> [Set of tasks]:
(1) In the post about The Trial, on what day of the week is Joseph summoned to the tenement block for an interrogation?
(2) Condense the paragraph of the post about The Trial that begins "There are moments when you read this book" into a shorter version that keeps its main points.
(3) Retype the post about The Trial word for word from "Why are these" to "Stephen said...".

> [Passage to read]:
-- Opening Marker --

Friday, January 12, 2007

The Trial - post I

There are moments when you read this book by Franz Kafka and you start to get concerned that some of the strange things could be possible. The sense of helplessness and weirdness that permeates through the novel is the most disturbing aspect to it so far.

Bullet points between pages 7 – 101

* The story starts with a banker named Joseph K. being told by two men, then confirmed by a third sitting in a neighbours flat behind a desk, that he is under arrest but no charges are specified and he is then released to go back to work

* Joseph tries to dig a bit deeper with his landlady about the events and manages to fall out with her and then gets carried away and kisses his neighbour after explaining to her what happened in her rooms

* He then gets summoned to a tenement block for an interrogation on a Sunday and walks into a packed room and takes the stage and pleads for some sort of sanity and gives a full account of the events of his arrest including a criticism of the men who first dealt with him

A week later he returns for a hearing but discovers there is no sitting but gets seduced by the legal secretary’s wife who is then grabbed and taken upstairs to for the interrogating magistrate’s pleasure leaving Joseph with the husband who offers to show him the legal offices

* But once in the attic Joseph becomes weak and almost faints and has to be helped outside to get his breath back and as the door opens those inside replicate his symptoms as they breath in the fresh air

* The strangest scene so far comes next as Joseph hears a sound as he goes past a store room in the bank and finds the two men who first arrested him being whipped because of the complaint he made about them at the first interrogation

* As Joseph walks past the room the next day he opens the door on impulse and finds the same two men and the whipper in the room – something that unnerves him and he demands that the bank clerks clear the room out

Why are these things happening to him and why does he get sudden impulses to do things that he presumably would never do, like kissing his neighbour and walking firmly into store rooms? More will follow…


Stephen said...

-- Closing Marker --

> [Raw data]:
-- Opening Marker --

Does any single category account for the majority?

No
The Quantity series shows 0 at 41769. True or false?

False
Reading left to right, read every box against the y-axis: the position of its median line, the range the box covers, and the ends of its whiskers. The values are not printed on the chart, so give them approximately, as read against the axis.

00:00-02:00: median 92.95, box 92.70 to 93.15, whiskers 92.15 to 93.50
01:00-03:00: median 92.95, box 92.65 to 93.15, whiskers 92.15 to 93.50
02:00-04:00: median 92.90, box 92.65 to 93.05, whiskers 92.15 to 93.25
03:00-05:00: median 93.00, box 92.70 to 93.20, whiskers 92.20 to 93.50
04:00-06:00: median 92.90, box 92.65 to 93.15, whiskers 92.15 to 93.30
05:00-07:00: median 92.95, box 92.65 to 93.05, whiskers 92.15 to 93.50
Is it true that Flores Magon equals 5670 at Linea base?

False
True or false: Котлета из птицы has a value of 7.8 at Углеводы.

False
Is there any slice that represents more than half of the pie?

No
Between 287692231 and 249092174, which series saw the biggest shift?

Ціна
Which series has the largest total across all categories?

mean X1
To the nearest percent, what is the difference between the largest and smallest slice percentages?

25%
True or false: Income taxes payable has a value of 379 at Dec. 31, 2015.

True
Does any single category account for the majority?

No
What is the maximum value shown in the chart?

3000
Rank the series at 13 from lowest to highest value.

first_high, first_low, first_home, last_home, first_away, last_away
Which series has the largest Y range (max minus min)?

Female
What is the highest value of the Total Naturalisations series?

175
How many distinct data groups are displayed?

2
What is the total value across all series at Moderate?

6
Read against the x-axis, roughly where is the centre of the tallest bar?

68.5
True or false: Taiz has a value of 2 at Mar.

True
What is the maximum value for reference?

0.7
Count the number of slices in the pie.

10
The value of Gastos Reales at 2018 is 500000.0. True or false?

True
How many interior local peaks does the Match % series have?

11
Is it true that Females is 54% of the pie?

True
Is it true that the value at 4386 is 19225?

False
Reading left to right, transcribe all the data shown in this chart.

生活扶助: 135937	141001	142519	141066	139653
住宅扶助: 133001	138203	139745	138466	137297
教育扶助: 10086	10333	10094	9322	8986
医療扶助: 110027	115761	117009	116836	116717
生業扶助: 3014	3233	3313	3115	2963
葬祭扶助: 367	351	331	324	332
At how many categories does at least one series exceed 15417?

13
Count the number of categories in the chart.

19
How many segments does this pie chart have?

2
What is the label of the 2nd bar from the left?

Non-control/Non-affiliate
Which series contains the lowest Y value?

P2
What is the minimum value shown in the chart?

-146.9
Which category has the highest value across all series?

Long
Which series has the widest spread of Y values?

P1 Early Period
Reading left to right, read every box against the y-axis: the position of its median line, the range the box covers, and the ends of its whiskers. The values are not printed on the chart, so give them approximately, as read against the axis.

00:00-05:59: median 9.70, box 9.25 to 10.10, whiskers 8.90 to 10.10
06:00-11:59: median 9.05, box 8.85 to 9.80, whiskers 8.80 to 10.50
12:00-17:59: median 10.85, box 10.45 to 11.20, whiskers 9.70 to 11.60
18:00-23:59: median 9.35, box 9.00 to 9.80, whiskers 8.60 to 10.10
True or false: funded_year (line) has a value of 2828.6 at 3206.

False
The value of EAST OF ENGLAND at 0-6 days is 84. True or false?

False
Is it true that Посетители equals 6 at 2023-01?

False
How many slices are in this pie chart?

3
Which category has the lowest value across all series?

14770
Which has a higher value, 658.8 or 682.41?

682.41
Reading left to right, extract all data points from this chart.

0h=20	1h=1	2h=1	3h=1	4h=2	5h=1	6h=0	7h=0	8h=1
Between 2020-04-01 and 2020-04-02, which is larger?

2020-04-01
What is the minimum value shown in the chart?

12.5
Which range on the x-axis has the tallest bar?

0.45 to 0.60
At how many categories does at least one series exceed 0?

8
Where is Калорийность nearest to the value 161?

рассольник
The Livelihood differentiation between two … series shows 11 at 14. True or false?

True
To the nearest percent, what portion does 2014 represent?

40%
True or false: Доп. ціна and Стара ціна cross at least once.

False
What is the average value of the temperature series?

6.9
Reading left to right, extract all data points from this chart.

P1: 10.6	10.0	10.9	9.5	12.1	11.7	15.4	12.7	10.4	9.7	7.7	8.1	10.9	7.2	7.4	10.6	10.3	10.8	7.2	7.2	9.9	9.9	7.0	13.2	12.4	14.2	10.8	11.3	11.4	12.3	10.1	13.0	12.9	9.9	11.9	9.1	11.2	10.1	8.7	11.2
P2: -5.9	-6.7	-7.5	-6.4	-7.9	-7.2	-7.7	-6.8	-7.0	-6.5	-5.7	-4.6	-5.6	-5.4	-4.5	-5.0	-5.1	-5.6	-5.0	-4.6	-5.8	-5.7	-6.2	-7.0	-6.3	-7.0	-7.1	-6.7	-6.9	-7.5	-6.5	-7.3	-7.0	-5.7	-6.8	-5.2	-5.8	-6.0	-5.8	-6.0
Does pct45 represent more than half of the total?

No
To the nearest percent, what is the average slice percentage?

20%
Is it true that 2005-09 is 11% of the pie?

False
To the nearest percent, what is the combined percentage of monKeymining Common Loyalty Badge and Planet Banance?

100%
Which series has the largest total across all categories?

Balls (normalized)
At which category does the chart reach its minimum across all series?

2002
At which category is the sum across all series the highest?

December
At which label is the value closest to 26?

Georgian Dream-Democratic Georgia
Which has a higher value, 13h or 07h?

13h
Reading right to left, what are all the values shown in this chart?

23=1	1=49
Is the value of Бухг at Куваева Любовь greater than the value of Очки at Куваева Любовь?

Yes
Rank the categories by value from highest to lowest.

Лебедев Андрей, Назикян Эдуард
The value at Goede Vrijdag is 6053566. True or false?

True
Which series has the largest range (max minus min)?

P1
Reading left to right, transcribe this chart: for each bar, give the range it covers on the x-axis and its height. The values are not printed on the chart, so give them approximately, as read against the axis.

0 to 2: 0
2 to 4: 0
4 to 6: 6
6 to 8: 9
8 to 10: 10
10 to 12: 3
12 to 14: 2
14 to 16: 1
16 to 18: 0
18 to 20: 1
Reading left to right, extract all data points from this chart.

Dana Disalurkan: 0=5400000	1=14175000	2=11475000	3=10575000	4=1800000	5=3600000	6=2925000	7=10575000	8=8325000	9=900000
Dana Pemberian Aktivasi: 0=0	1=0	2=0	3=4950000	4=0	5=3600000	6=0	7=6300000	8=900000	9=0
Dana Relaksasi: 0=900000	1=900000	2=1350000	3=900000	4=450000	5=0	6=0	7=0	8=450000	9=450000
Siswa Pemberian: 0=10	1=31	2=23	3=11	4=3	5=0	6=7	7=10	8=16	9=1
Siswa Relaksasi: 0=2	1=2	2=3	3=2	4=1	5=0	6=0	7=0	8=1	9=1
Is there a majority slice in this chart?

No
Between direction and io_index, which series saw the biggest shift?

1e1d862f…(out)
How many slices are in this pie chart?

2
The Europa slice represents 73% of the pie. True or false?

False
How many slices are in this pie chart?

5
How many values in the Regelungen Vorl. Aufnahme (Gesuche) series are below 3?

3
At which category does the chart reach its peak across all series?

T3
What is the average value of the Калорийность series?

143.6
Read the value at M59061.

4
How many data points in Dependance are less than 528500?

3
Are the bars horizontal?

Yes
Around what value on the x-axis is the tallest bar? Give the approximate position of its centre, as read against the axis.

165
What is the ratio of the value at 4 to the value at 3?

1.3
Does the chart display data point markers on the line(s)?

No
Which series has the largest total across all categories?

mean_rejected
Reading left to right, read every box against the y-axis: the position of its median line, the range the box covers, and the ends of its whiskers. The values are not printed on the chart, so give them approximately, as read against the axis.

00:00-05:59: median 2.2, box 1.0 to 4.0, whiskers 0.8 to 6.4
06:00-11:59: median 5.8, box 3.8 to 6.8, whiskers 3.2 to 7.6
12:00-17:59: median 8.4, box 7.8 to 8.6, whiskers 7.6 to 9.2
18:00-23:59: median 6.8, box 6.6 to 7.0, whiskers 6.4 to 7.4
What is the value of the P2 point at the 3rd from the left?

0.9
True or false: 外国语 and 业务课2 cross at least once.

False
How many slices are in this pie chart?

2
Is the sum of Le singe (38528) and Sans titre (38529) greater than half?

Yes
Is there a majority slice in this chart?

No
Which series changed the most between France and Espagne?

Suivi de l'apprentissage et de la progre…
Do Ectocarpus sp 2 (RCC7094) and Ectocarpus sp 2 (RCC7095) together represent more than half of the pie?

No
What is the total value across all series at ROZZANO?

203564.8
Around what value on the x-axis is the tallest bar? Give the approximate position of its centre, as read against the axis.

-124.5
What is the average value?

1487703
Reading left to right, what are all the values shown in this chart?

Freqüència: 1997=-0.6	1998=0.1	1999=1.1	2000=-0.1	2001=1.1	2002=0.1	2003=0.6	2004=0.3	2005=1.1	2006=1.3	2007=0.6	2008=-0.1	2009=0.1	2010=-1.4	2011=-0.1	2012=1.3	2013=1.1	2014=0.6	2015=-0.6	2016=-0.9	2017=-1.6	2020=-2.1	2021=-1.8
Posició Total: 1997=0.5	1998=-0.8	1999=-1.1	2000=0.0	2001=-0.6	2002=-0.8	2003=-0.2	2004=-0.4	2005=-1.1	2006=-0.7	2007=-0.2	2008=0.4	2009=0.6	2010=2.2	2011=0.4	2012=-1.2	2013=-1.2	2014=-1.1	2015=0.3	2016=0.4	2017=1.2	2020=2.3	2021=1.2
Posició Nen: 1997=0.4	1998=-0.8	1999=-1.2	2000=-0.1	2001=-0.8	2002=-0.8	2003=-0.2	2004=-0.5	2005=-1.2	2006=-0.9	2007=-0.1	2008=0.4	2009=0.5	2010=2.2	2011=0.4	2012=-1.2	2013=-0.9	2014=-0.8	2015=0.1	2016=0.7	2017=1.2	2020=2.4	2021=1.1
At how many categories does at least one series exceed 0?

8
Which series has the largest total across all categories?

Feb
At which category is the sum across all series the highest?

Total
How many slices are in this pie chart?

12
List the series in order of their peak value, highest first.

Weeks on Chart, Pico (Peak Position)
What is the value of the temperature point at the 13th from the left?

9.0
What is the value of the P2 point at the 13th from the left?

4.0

-- Closing Marker --

> [Solution list]:
(1) On a Sunday.

(2) Reading Franz Kafka's novel sometimes raises the worry that its strange events could really happen. So far, its most disturbing aspect is the helplessness and weirdness running through it.

(3)
Why are these things happening to him and why does he get sudden impulses to do things that he presumably would never do, like kissing his neighbour and walking firmly into store rooms? More will follow…


Stephen said...